Escalation and investigation
Since every observation may not be a security issue, service teams must perform an initial triage and preliminary review to examine the nature of the issue and determine its severity. Microsoft’s security response teams create and maintain the escalation criteria and procedures for service teams to follow if the observation is determined to be a true security incident.
Once escalated, the security response team serves as the key orchestrator for the remainder of the security incident response process. The security response team is responsible for analyzing the detection indicators to determine whether a security incident has occurred and to adjust its severity level if needed. If at any point the team discovers that customer data has been disclosed, modified, or destroyed, the team initiates the customer security notification process.
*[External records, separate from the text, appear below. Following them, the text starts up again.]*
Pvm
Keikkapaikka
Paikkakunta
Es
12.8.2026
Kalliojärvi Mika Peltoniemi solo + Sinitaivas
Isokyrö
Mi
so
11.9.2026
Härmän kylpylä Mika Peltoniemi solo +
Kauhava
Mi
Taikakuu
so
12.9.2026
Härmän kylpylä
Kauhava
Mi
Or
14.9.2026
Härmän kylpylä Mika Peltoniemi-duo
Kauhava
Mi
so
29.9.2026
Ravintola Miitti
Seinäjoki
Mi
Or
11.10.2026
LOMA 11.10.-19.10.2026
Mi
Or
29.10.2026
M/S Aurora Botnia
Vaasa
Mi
At the beginning of the investigation, the security response team, working together with the service team, records all information relevant to the incident and maintains its accuracy throughout the incident response process. Relevant information may include:
- A summary of the incident
- The incident's severity and priority based on its potential impact
- A list of all indicators that led to detection of the incident
- A list of any related incidents
- A list of all actions taken by the security response team and any associated service teams
- Any evidence gathered during the incident response process, which will be preserved for post-mortem analysis and potential forensic investigations
- Recommended next steps and actions
When a potential security incident is escalated, the corresponding investigation team includes only personnel who are critical to the investigation. Non-Microsoft full-time employees, such as subprocessors or staff augmentation, are disengaged. These personnel are only re-engaged if necessary and in a capacity with limited scope.